Abstract: LLM-based evaluation by direct (absolute) scoring suffers from systemic instabilities; ceiling compression constrains headroom, heavy-tailed score distributions inflate variance, and inconsistent agreement across independently trained judges induces scale drift that destabilizes rankings.
We present *Reference-Anchored Elo Estimation* (RAEE), a principled framework that anchors all model comparisons to a fixed reference and expresses outcomes as win probabilities on a relative scale as an alternative to absolute scoring.

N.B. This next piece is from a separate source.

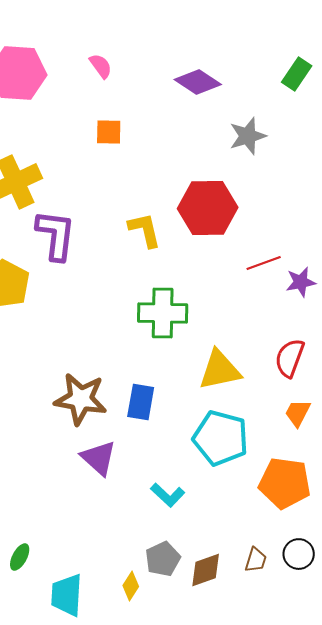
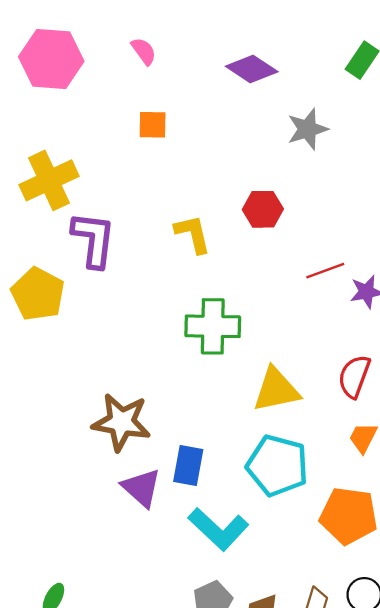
red hexagon: (208, 208) -> (263, 209), size x0.6
blue rectangle: (141, 402) -> (188, 466), moved
cyan L-shape: (168, 495) -> (218, 529), size x1.6

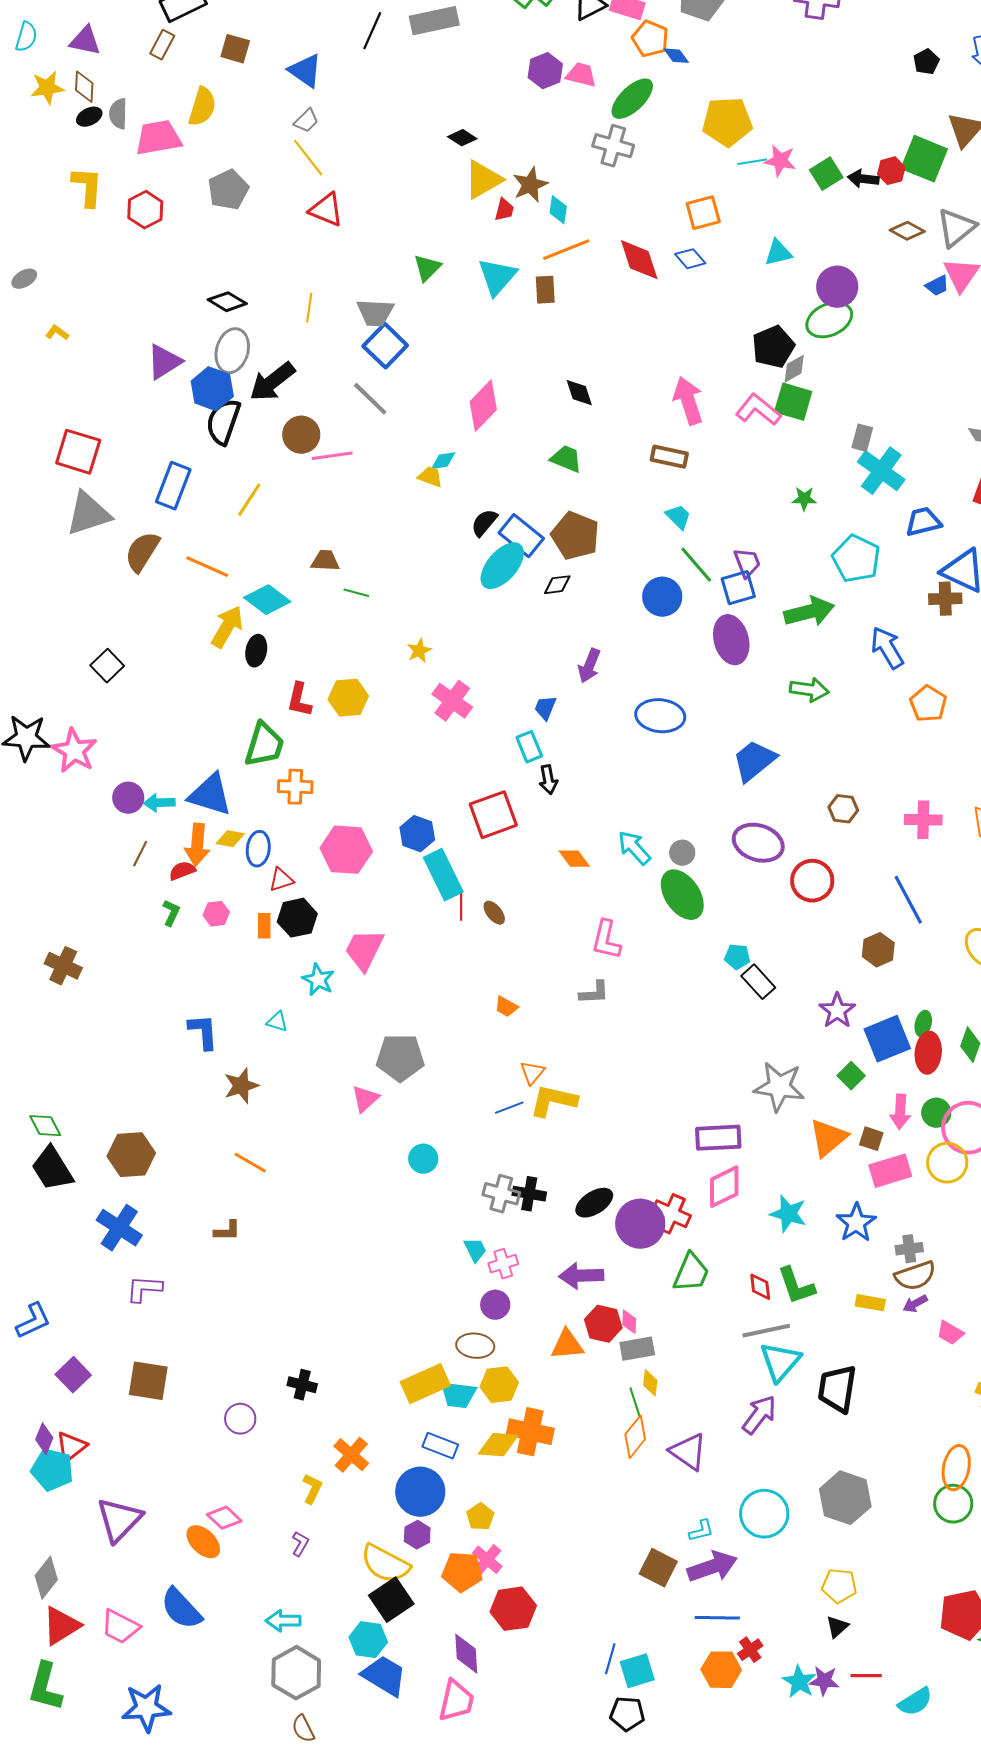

We prove that, by design, RAEE minimizes judge-specific scale drift, suppresses between-judge variation, and yields analytic uncertainty estimates without costly resampling.
Experimental results show that RAEE reduces per-run standard error by $\approx 44$\% and across-judge coefficient of variation by $\approx 72$\% relative to direct scoring, while preserving ranking stability even under reference changes.
Robustness is observed across multiple domains, with RAEE sustaining low dispersion and consistent rankings despite task-specific difficulty shifts.
Our analytic uncertainty bounds, which incorporate finite-population and reliability adjustments, predict observed variance within $\pm 12$\% on tested datasets.
These results position RAEE as a statistically efficient, reproducible, and readily deployable alternative to conventional LLM-based evaluation.